Ellis K J, Shypailo R J, Wong W W
Body Composition Laboratory, US Department of Agriculture, Agricultural Research Service, Houston, Texas, USA.
Am J Clin Nutr. 1999 Nov;70(5):847-53. doi: 10.1093/ajcn/70.5.847.
Bioelectrical impedance spectroscopy (BIS) may provide a noninvasive, rapid method for the assessment of total body water (TBW), extracellular water (ECW), and intracellular water (ICW). Few studies, however, have examined the accuracy of BIS in pediatric populations.
Our objective was to evaluate the accuracy of BIS for the measurement of TBW, ECW, and ICW in healthy children.
Dual-energy X-ray absorptiometry (DXA), total body potassium (TBK), and BIS measurements were performed in 347 children (202 males and 145 females aged 4-18 y).

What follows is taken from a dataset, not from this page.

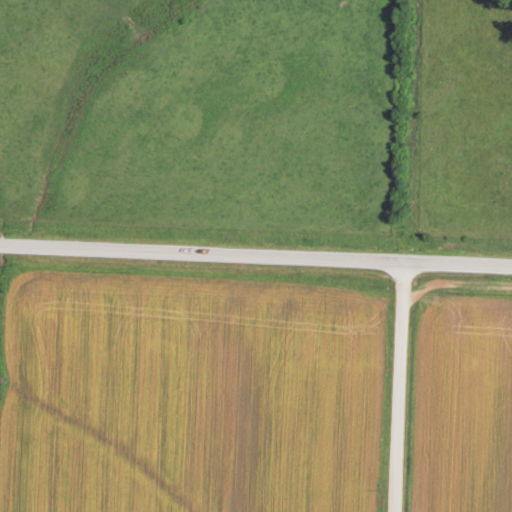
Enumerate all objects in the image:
road: (255, 258)
road: (400, 388)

The reference values for TBW, ECW, and ICW were defined by using a DXA+TBK model. BIS values were evaluated by using the method of Bland and Altman. A randomly selected calibration group (n = 231) was used to derive new BIS constants that were tested in the remaining group (n = 116).
BIS values were highly correlated with the reference values (r(2) = 0.94-0.97, P < 0.0001), but differences between the BIS and DXA+TBK models for individuals were significant (P < 0.001). Use of new BIS constants reduced the mean differences between the BIS and DXA+TBK models; the SDs of the mean differences were improved (1.8 L for TBW, 1.4 L for ICW, and 1.0 L for ECW) for the total population.
On a population basis, BIS can be calibrated to replace the DXA+TBK model for the assessment of TBW, ECW, and ICW in healthy children. The accuracy of the BIS measurement in individual children may be refined further by using age- and sex-specific adjustments for the BIS calibration constants.
生物电阻抗光谱法(BIS)可能为评估总体水(TBW)、细胞外液(ECW)和细胞内液(ICW)提供一种非侵入性的快速方法。然而,很少有研究检验BIS在儿科人群中的准确性。
我们的目的是评估BIS测量健康儿童TBW、ECW和ICW的准确性。
对347名儿童(202名男性和145名女性,年龄4 - 18岁)进行了双能X线吸收法(DXA)、全身钾(TBK)和BIS测量。TBW、ECW和ICW的参考值通过使用DXA + TBK模型来定义。采用Bland和Altman方法评估BIS值。一个随机选择的校准组(n = 231)用于推导新的BIS常数,并在其余组(n = 116)中进行测试。
BIS值与参考值高度相关(r² = 0.94 - 0.97,P < 0.0001),但个体的BIS和DXA + TBK模型之间的差异显著(P < 0.001)。使用新的BIS常数减少了BIS和DXA + TBK模型之间的平均差异;总体人群的平均差异标准差有所改善(TBW为1.8 L,ICW为1.4 L,ECW为1.0 L)。
在总体人群基础上,BIS可以进行校准,以替代DXA + TBK模型来评估健康儿童的TBW、ECW和ICW。通过对BIS校准常数进行年龄和性别特异性调整,可能进一步提高个体儿童BIS测量的准确性。